Effective 15 February 2020, the US Patent and Trademark Office (USPTO) enacted a series of rule changes that will have a significant impact on trademark filers.(1)

The widest-scale change is the requirement for electronic filing of all submissions to the USPTO. However, additional application and specimen requirements are likely to have a greater effect on applicants, as compared with prior practice.

Email addresses

First and foremost, in order to receive a filing date (ie, meet the minimum filing requirement), new applications filed on or after 15 February 2020 must include an email address for each applicant. This rule applies even when the applicant is represented by an attorney.
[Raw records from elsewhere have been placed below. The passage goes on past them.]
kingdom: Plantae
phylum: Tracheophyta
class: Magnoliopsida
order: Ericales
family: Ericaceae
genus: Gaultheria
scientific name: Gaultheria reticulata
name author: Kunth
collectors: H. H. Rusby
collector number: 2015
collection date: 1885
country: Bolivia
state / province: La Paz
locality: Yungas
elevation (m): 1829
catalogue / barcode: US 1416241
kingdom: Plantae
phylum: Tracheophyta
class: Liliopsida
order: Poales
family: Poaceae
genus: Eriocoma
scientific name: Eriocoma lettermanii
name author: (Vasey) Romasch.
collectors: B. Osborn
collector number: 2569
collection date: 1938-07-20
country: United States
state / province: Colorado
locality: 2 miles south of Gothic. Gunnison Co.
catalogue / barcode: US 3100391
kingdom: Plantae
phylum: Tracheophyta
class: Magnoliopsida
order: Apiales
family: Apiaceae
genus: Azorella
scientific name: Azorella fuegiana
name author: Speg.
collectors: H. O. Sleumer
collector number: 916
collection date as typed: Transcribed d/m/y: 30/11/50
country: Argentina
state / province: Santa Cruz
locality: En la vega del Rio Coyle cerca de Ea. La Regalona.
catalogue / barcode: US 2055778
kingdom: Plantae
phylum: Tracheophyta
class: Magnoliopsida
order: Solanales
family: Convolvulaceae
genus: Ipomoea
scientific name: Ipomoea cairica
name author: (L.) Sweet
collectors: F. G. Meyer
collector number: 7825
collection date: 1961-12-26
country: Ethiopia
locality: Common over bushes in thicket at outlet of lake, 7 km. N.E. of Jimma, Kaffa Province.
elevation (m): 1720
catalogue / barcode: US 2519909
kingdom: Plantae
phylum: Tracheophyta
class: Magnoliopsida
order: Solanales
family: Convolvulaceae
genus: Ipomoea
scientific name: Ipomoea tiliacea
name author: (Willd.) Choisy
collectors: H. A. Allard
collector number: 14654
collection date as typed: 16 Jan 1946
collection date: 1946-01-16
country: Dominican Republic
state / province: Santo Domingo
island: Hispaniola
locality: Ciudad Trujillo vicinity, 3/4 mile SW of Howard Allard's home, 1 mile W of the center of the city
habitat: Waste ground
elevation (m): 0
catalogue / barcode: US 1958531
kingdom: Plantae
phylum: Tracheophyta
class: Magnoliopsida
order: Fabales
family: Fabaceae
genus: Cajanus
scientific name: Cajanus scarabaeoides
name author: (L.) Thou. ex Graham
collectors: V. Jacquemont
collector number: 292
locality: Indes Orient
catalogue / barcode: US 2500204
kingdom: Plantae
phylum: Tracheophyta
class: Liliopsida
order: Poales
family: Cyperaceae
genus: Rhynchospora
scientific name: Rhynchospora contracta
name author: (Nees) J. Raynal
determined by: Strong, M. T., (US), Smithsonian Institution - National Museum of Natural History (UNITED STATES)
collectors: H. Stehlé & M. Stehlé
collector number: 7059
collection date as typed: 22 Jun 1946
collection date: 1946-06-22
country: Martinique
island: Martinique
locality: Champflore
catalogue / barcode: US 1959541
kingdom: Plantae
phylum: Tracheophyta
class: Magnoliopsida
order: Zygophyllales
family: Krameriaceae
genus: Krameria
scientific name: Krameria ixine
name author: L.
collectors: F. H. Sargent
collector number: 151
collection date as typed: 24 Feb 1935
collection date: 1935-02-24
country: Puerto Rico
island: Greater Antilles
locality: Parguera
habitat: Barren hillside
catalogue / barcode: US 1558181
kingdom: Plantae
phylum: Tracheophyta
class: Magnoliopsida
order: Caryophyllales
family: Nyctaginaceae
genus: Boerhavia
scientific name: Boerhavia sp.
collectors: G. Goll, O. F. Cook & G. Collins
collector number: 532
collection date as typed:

Registrants and parties to an inter partes proceeding before the Trademark Trial and Appeal Board (TTAB) must also maintain a valid email address.

The email address must be one that is actually monitored by the owner. Examples include:

  • a personal email address;
  • an email address created for the purpose of communicating with the USPTO that is personally monitored by the trademark owner;
  • an in-house counsel email address; or
  • a general address (ie, [email protected]).

The email address may not be the address of outside counsel, a foreign law firm, a 'black hole email address' where messages are automatically deleted or an email address that the owner or party does not have direct access to for monitoring. (Note: the email address will be public.)

Specimens

Second, the USPTO is tightening its specimen requirements and giving examiners more leeway to issue inquiries in order to clarify whether a specimen is actually in use in commerce:

  • When a label or tag is used as a specimen for goods, it must be shown to be physically attached to the goods. Additionally, the tag or label must show the mark in actual use in commerce, meaning that it must include informational matter that typically appears on a label for the particular goods (ie, net weight, volume, UPC bar codes and list of ingredients).
  • If relying on a webpage, it must include the URL of the webpage and the date on which it was accessed or printed. This information may appear on the webpage, in the Trademark Electronic Application System form or in a verified statement (if submitted later).

Electronic filing

Finally, from 15 February 2020, with very limited exceptions, all submissions to the USPTO must be filed electronically. This rule change follows similar rules regarding TTAB filings, as well as the USPTO's practice of disincentivising paper filings with increased fees.

While the transition to electronic filing is in line with standard practice for most applicants, the requirement for an applicant email is a fundamental change that alters the minimum filing requirements. Foreign applicants and their attorneys seeking to file priority applications in the United States should keep this requirement in mind when meeting priority filing deadlines.

Further, for applicants that rely on unaffixed labels and tags to show use, these methods should be updated with photos of the labels on actual goods.

Endnotes

(1) On the eve of the day that the new rule was to take effect, the USPTO changed the new rule requiring a non-lawyer email address for all applicants and has confirmed that they will allow a law firm email address as long as it is different from the correspondence address.